--- 本文 ---
:::

そのため、留学準備や手続きに対して利用者から手数料を受け取る“短期的なサポートモデル”を採用するエージェントが市場にも多く存在していました。

私たちは、まさにその構造を変えたいと考えたのです。

留学を「ゴール」ではなく、「人生の新たなスタート地点」として再定義する留学という経験を通じて、その後の長期的なキャリアや生き方までをデザインできる仕組みをつくる。それが私たちの描いた市場の変革構想でした。そのために、利用者からは手数料を頂かない最低価格保証」と現地エージェントだからこそ提供できる伴走型サポートという2つの柱を据え、単なる留学仲介事業ではなく、留学後の長期的な人生設計にも責任を持つ新しいモデルとしてサービスを設計しました。

▲Miraibridge創業時の写真

創業者に聞く、海外拠点を選択した理由

内村)
私たち自身が創業当時オーストラリアに住んでいて、単純にオーストラリアが好きだったというのはあります(笑)

:::

--- 提供情報 ---
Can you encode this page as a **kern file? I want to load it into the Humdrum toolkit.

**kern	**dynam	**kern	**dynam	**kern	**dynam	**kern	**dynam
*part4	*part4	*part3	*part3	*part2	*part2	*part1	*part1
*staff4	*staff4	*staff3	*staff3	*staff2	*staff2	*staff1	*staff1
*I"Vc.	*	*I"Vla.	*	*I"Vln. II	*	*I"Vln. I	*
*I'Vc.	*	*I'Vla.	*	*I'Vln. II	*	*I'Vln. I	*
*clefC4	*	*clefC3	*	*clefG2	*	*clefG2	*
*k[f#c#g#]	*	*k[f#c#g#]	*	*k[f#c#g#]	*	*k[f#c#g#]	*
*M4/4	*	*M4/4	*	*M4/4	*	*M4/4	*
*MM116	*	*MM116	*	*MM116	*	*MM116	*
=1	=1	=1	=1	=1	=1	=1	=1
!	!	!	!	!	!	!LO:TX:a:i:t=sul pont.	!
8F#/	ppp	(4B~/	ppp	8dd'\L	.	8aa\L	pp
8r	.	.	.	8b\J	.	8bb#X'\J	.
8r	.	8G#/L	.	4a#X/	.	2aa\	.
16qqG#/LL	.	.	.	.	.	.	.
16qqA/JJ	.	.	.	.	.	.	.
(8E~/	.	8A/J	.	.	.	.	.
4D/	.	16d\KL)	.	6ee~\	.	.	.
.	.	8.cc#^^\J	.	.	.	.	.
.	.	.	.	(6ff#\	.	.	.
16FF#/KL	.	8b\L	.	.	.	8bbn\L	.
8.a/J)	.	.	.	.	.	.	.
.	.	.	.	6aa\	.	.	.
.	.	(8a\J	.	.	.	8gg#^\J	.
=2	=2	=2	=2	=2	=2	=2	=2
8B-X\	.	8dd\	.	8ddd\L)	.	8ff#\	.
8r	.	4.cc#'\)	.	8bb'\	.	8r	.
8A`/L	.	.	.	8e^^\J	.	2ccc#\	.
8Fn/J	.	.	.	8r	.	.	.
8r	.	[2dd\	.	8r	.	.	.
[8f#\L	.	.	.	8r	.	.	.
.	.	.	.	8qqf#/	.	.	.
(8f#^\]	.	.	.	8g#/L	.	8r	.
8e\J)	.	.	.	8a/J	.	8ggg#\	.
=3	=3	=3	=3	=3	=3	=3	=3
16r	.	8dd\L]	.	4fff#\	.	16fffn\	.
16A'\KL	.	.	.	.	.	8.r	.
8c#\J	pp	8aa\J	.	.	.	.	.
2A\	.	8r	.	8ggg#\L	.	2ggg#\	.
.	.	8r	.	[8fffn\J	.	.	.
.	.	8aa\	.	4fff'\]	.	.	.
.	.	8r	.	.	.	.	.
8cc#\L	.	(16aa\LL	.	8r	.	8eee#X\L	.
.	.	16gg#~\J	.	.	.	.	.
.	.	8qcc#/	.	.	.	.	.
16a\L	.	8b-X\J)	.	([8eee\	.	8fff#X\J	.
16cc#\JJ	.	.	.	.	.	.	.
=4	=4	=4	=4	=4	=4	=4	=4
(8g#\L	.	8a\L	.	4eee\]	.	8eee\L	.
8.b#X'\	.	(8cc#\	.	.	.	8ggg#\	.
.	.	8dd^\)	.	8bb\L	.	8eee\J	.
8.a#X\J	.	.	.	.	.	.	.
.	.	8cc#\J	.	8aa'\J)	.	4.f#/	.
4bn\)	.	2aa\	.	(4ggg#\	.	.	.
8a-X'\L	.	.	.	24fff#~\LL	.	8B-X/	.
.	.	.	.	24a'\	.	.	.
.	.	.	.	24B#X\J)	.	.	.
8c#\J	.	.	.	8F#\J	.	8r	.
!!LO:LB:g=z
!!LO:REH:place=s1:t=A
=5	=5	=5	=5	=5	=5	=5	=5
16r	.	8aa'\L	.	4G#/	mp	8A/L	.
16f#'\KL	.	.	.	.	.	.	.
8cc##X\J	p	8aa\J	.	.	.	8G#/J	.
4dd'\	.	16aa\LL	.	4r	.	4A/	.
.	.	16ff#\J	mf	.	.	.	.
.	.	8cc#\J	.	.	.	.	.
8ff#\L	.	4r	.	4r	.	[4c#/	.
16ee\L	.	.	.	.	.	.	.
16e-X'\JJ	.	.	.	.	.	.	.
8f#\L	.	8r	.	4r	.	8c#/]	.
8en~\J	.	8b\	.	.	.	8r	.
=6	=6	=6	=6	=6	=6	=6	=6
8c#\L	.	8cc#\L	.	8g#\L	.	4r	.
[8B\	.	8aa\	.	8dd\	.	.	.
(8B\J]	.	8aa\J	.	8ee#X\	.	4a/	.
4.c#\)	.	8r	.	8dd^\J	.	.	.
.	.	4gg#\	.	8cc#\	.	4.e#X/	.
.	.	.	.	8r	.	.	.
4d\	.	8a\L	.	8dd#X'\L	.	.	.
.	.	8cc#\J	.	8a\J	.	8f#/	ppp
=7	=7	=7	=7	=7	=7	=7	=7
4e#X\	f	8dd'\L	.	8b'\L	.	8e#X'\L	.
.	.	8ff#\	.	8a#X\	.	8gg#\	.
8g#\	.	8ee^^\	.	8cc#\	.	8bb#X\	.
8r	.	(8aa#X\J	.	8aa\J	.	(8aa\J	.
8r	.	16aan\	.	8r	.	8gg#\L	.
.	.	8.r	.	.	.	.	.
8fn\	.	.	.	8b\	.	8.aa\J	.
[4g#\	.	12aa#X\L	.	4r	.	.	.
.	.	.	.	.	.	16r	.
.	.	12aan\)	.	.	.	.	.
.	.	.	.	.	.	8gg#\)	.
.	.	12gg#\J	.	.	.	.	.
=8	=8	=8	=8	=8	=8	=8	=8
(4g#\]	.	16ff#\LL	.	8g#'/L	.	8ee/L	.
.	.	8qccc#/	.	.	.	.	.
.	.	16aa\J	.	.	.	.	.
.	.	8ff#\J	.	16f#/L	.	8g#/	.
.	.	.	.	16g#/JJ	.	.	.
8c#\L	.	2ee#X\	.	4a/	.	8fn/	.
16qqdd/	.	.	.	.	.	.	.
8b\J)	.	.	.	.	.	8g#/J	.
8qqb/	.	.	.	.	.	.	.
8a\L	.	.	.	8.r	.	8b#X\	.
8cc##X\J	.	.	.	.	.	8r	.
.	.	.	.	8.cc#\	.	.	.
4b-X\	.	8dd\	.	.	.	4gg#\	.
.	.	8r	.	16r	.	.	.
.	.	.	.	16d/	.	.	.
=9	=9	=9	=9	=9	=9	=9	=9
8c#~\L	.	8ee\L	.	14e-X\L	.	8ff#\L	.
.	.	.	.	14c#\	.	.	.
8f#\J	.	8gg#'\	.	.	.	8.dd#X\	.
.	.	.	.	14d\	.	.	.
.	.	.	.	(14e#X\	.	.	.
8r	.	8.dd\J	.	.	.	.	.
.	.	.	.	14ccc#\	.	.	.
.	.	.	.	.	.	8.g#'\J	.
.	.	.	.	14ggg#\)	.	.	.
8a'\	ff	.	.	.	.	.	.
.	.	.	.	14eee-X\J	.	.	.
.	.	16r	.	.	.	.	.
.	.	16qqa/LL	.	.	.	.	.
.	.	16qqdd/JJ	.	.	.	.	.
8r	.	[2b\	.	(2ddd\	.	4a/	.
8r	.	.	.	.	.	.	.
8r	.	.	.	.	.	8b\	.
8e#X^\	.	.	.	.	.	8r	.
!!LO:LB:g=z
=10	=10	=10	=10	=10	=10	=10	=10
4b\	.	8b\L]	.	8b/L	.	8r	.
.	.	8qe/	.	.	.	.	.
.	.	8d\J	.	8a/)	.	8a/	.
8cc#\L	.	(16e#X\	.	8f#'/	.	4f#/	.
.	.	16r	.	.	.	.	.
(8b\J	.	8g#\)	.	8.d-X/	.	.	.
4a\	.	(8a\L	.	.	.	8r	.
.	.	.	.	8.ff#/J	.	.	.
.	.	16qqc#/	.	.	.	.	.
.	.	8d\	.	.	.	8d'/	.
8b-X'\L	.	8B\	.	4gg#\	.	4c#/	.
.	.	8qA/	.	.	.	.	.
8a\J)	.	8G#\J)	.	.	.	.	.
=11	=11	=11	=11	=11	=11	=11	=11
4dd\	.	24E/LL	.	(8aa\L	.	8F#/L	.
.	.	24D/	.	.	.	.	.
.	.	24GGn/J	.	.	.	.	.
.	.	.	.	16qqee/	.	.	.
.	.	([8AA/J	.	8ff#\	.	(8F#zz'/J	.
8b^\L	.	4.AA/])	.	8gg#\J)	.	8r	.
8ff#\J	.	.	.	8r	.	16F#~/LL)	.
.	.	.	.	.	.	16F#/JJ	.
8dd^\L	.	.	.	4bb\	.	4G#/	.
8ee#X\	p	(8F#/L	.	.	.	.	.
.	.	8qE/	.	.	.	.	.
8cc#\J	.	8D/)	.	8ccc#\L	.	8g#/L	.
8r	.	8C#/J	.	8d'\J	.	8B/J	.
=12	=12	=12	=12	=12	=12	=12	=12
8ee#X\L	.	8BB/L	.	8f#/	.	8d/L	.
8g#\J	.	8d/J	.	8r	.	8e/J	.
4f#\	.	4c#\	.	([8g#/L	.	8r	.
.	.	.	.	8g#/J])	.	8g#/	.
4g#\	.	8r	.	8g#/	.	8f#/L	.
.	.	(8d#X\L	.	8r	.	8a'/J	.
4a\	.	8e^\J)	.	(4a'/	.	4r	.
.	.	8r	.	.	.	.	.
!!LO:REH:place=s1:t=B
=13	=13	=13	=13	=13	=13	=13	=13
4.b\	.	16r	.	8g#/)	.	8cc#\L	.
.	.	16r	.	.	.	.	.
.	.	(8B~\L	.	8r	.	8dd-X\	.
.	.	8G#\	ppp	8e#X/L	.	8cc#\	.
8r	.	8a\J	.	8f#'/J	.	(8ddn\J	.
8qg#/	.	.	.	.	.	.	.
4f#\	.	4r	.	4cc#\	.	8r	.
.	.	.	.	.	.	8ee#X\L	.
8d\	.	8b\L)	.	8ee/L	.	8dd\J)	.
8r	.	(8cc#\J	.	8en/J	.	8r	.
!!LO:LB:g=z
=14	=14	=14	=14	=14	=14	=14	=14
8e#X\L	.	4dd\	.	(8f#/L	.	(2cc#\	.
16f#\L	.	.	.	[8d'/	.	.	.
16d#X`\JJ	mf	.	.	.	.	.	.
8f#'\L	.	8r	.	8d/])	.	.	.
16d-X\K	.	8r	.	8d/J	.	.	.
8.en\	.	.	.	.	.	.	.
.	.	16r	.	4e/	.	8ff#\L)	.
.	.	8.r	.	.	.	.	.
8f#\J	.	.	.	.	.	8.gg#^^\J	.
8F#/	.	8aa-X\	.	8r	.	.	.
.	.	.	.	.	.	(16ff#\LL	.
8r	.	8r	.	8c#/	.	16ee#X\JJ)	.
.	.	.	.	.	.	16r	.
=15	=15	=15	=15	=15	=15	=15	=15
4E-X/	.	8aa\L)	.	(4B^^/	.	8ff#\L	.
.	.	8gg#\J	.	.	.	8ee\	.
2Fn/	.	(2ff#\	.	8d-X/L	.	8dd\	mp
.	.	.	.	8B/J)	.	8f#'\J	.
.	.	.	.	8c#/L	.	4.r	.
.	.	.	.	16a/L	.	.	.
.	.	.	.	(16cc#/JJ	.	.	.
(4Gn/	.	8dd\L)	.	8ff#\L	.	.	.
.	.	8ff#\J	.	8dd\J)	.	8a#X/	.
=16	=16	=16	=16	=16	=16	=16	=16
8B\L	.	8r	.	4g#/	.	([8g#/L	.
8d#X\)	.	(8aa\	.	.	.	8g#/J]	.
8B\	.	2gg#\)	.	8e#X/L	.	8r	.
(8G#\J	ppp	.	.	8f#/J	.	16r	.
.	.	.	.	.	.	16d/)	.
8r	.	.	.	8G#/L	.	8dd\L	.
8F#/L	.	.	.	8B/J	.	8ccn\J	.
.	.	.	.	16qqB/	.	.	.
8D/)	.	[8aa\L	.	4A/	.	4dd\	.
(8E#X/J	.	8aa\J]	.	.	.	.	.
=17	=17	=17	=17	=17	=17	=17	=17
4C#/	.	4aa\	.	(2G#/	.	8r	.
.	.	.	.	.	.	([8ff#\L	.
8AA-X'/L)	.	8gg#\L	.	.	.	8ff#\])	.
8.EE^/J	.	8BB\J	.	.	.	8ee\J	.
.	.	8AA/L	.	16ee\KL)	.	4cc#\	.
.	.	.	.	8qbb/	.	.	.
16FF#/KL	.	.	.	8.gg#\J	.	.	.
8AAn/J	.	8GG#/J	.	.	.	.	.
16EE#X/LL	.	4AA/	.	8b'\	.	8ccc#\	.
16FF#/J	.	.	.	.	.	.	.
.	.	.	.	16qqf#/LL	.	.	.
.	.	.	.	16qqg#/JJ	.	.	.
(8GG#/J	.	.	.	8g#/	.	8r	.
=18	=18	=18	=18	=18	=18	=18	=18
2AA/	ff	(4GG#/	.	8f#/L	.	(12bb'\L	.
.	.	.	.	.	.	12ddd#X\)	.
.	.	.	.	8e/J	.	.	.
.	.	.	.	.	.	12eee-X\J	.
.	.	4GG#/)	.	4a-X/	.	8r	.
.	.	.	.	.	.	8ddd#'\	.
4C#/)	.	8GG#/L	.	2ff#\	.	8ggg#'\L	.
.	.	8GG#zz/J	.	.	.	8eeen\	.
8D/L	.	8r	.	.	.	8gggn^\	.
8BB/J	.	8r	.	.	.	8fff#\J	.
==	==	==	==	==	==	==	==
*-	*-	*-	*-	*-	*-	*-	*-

:::

--- やること 1 ---
留学サービスの本文から、「そのため、留学準備や手続きに」から「してサービスを設計しました。」までを、一字も変えずに書き写してください。
--- やること 2 ---
留学サービスの本文で「留学を「ゴール」ではなく」で始まる段落から、カタカナだけでひと続きに書かれた部分を、出てくる順に重複なしですべて挙げてください。
--- やること 3 ---
留学サービスの本文にある「私たちは、まさにその構造を変えたいと考えたのです。」という一文を英語に訳してください。

--- 答え 1 ---
そのため、留学準備や手続きに対して利用者から手数料を受け取る“短期的なサポートモデル”を採用するエージェントが市場にも多く存在していました。

私たちは、まさにその構造を変えたいと考えたのです。

留学を「ゴール」ではなく、「人生の新たなスタート地点」として再定義する留学という経験を通じて、その後の長期的なキャリアや生き方までをデザインできる仕組みをつくる。それが私たちの描いた市場の変革構想でした。そのために、利用者からは手数料を頂かない最低価格保証」と現地エージェントだからこそ提供できる伴走型サポートという2つの柱を据え、単なる留学仲介事業ではなく、留学後の長期的な人生設計にも責任を持つ新しいモデルとしてサービスを設計しました。

--- 答え 2 ---
ゴール、スタート、キャリア、デザイン、エージェント、サポート、モデル

--- 答え 3 ---
We wanted to change exactly that structure.